About this task. Could you rewrite the records below as a numbered list, beginning at the line that has "Coucou ! Je suis Emma, maman" and stopping after the line that has "modernes et élégants. Vous en trouverez"? Omit blank lines and the pictures.
· · · ·
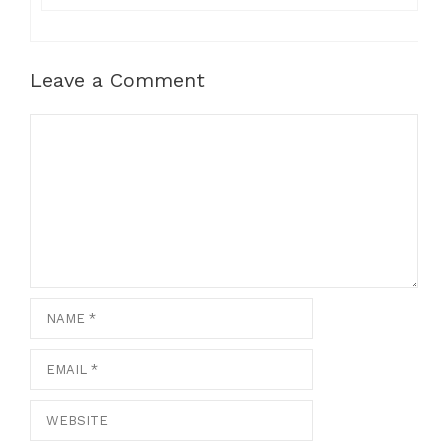
Leave a Comment
Comment
Name
Email
Website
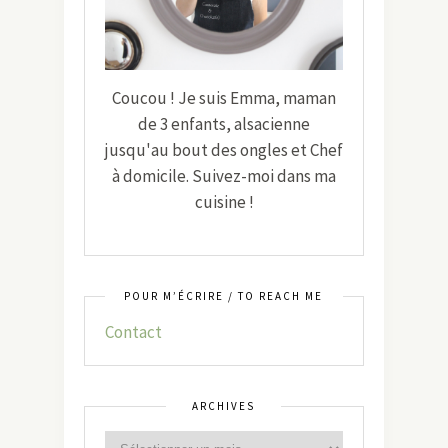
Coucou ! Je suis Emma, maman
de 3 enfants, alsacienne
jusqu'au bout des ongles et Chef
à domicile. Suivez-moi dans ma
cuisine !
POUR M’ÉCRIRE / TO REACH ME
Contact
ARCHIVES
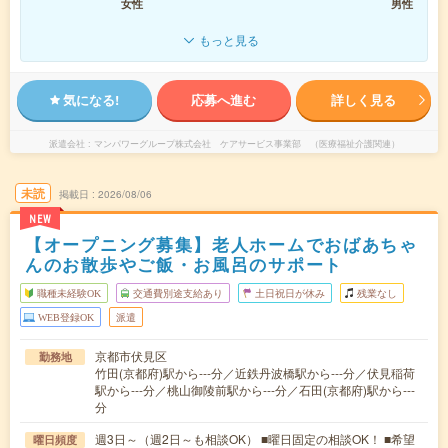
女性
男性
もっと見る
気になる!
応募へ進む
詳しく見る
派遣会社
マンパワーグループ株式会社 ケアサービス事業部 （医療福祉介護関連）
未読
掲載日
2026/08/06
NEW
【オープニング募集】老人ホームでおばあちゃ
んのお散歩やご飯・お風呂のサポート
職種未経験OK
交通費別途支給あり
土日祝日が休み
残業なし
WEB登録OK
派遣
京都市伏見区
勤務地
竹田(京都府)駅から---分／近鉄丹波橋駅から---分／伏見稲荷
駅から---分／桃山御陵前駅から---分／石田(京都府)駅から---
分
週3日～（週2日～も相談OK） ■曜日固定の相談OK！ ■希望
曜日頻度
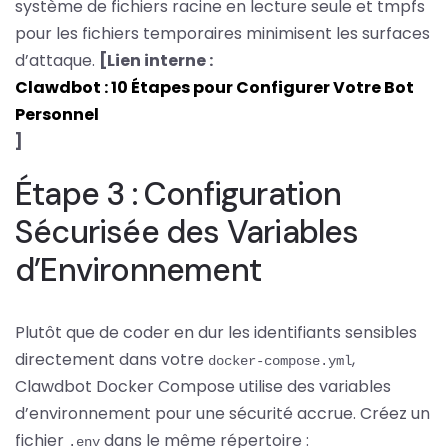
système de fichiers racine en lecture seule et tmpfs
pour les fichiers temporaires minimisent les surfaces
d’attaque.
[Lien interne :
Clawdbot : 10 Étapes pour Configurer Votre Bot
Personnel
]
Étape 3 : Configuration
Sécurisée des Variables
d’Environnement
Plutôt que de coder en dur les identifiants sensibles
directement dans votre
,
docker-compose.yml
Clawdbot Docker Compose utilise des variables
d’environnement pour une sécurité accrue. Créez un
fichier
dans le même répertoire :
.env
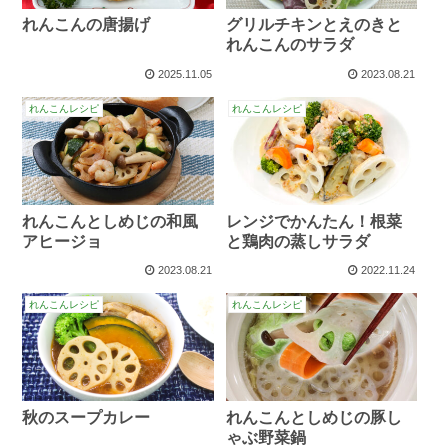
れんこんの唐揚げ
グリルチキンとえのきと
れんこんのサラダ
2025.11.05
2023.08.21
れんこんレシピ
れんこんレシピ
れんこんとしめじの和風
レンジでかんたん！根菜
アヒージョ
と鶏肉の蒸しサラダ
2023.08.21
2022.11.24
れんこんレシピ
れんこんレシピ
秋のスープカレー
れんこんとしめじの豚し
ゃぶ野菜鍋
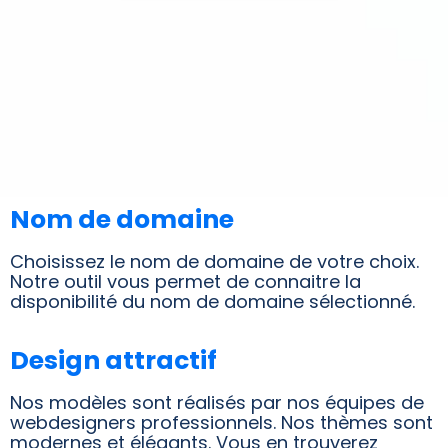
Nom de domaine
Choisissez le nom de domaine de votre choix.
Notre outil vous permet de connaitre la
disponibilité du nom de domaine sélectionné.
Design attractif
Nos modèles sont réalisés par nos équipes de
webdesigners professionnels. Nos thèmes sont
modernes et élégants. Vous en trouverez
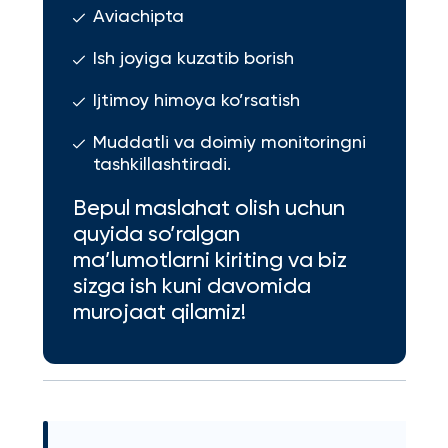
Aviachipta
Ish joyiga kuzatib borish
Ijtimoy himoya ko’rsatish
Muddatli va doimiy monitoringni
tashkillashtiradi.
Bepul maslahat olish uchun
quyida so’ralgan
ma’lumotlarni kiriting va biz
sizga ish kuni davomida
murojaat qilamiz!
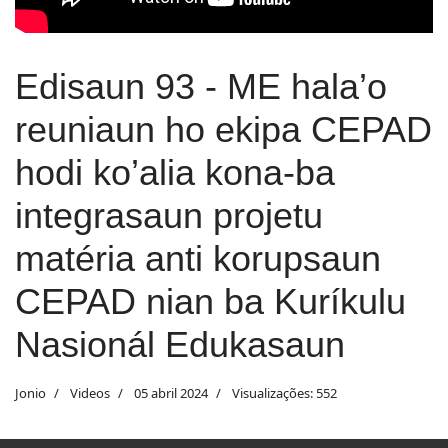
Edisaun 93 - ME hala’o
reuniaun ho ekipa CEPAD
hodi ko’alia kona-ba
integrasaun projetu
matéria anti korupsaun
CEPAD nian ba Kuríkulu
Nasionál Edukasaun
Jonio
Videos
05 abril 2024
Visualizações: 552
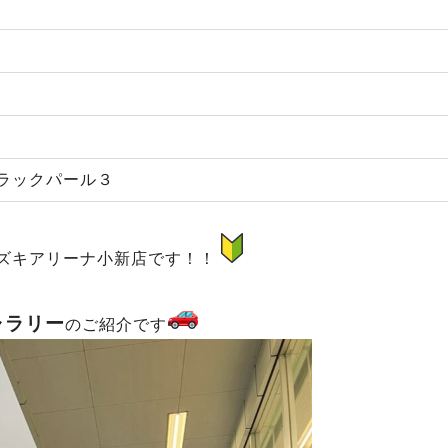
ブラックパール３
ズキアリーナ小新店です！！
ャラリー
のご紹介です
· · · ·
Answer box.
1. Coucou ! Je suis Emma, maman
2. de 3 enfants, alsacienne
3. jusqu'au bout des ongles et Chef
4. à domicile. Suivez-moi dans ma
5. cuisine !
6. POUR M’ÉCRIRE / TO REACH ME
7. Contact
8. ARCHIVES
9. 女性
10. 男性
11. もっと見る
12. 気になる!
13. 応募へ進む
14. 詳しく見る
15. 派遣会社
16. マンパワーグループ株式会社 ケアサービス事業部 （医療福祉介護関連）
17. 未読
18. 掲載日
19. 2026/08/06
20. NEW
21. 【オープニング募集】老人ホームでおばあちゃ
22. んのお散歩やご飯・お風呂のサポート
23. 職種未経験OK
24. 交通費別途支給あり
25. 土日祝日が休み
26. 残業なし
27. WEB登録OK
28. 派遣
29. 京都市伏見区
30. 勤務地
31. 竹田(京都府)駅から---分／近鉄丹波橋駅から---分／伏見稲荷
32. 駅から---分／桃山御陵前駅から---分／石田(京都府)駅から---
33. 分
34. 週3日～（週2日～も相談OK） ■曜日固定の相談OK！ ■希望
35. 曜日頻度
36. système de fichiers racine en lecture seule et tmpfs
37. pour les fichiers temporaires minimisent les surfaces
38. d’attaque.
39. [Lien interne :
40. Clawdbot : 10 Étapes pour Configurer Votre Bot
41. Personnel
42. ]
43. Étape 3 : Configuration
44. Sécurisée des Variables
45. d’Environnement
46. Plutôt que de coder en dur les identifiants sensibles
47. directement dans votre
48. ,
49. docker-compose.yml
50. Clawdbot Docker Compose utilise des variables
51. d’environnement pour une sécurité accrue. Créez un
52. fichier
53. dans le même répertoire :
54. .env
55. れんこんの唐揚げ
56. グリルチキンとえのきと
57. れんこんのサラダ
58. 2025.11.05
59. 2023.08.21
60. れんこんレシピ
61. れんこんレシピ
62. れんこんとしめじの和風
63. レンジでかんたん！根菜
64. アヒージョ
65. と鶏肉の蒸しサラダ
66. 2023.08.21
67. 2022.11.24
68. れんこんレシピ
69. れんこんレシピ
70. 秋のスープカレー
71. れんこんとしめじの豚し
72. ゃぶ野菜鍋
73. Nom de domaine
74. Choisissez le nom de domaine de votre choix.
75. Notre outil vous permet de connaitre la
76. disponibilité du nom de domaine sélectionné.
77. Design attractif
78. Nos modèles sont réalisés par nos équipes de
79. webdesigners professionnels. Nos thèmes sont
80. modernes et élégants. Vous en trouverez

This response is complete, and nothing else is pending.